I watched a spider drink a raindrop
his tan body
translucent on my windshield.  
I wondered
how many drops would it take
to slake my own thirst. 

I watched that spider without fear 
through the laminated glass between us- 
still, I jumped
as he rappelled with the wind 
leaving a thread of spider silk behind, 
and I wondered
Would the spider have flinched 
had it been me who
made the unexpected move? 

Spiders don't know of arachnophobia 
as they spin their webs
if they don't catch a fly, they will die, 
if they catch a fly, they will still 
and I spin  
thinking my movements matter. 
In a hundred years 
what will be left?





Swaddling the Moon

The wind was excitement and cooked oats.
Expectation was a big, red circle
on the calendar. 

Dreams were Crayolas 
scattered on the rug,
sleepless nights in a rocking chair, 
lullabies and college tuitions. 

Cramped fingers 
ran along fairy-tale edges, 
for nine short weeks, 
unable to pinch its chubby cheeks. 

To dilating eyes 
the sky was watered down,
but I could see vultures circling. 
I screamed, threw stones,
begged them to leave,
but the horizon was crumpled tissue,
bleeding.

The moon emerged
smaller than a silver dollar 
with no footprints 
or photographs. 

We cradled it in mournful hands 
all sad words 
smeared in tears,
and we never knew 
whether to swaddle it 
in pink or blue.




About the Author:
Danna Hobart lives in California where she is a full-time mother and writer and perpetual student.
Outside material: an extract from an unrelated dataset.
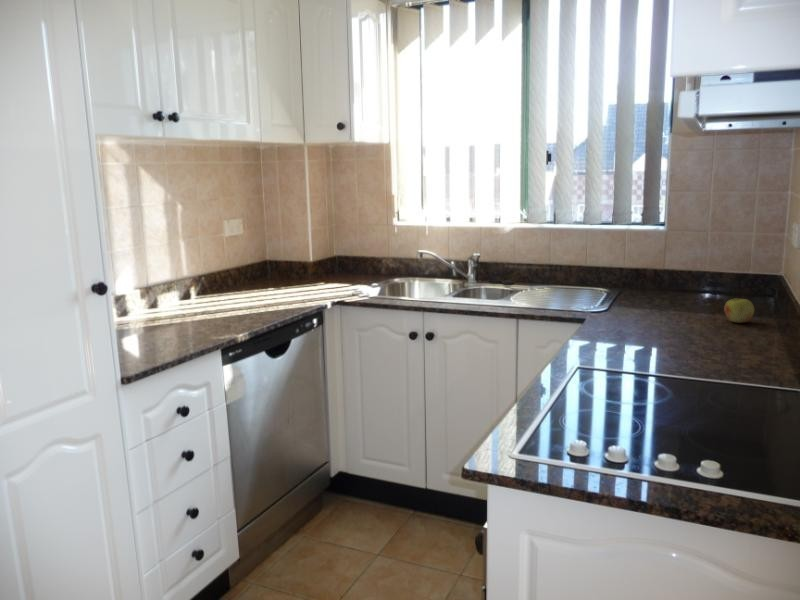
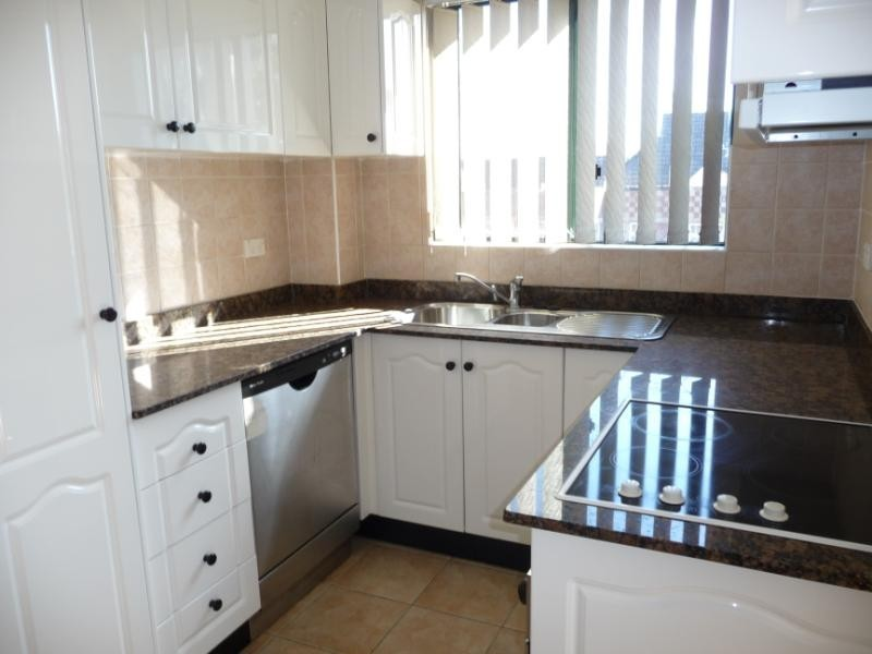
- apple [723,297,755,324]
Her poetry has been published online and in print in magazines such as Events Quarterly, Problem Child, Cadenza, and Zygote in my Coffee. She has also been published the anthologies: The Dream Book of Dreams, Feeling is First, and Ink Angels. Her first novel, Morning Star is an autobiography about her journey through postpartum depression. It was published in 2006 by Whiskey Creek Press. She is currently working on her grandmother's biography. It is a tale of tragedy and romance, sprinkled with celebrities and has WW2 as a backdrop.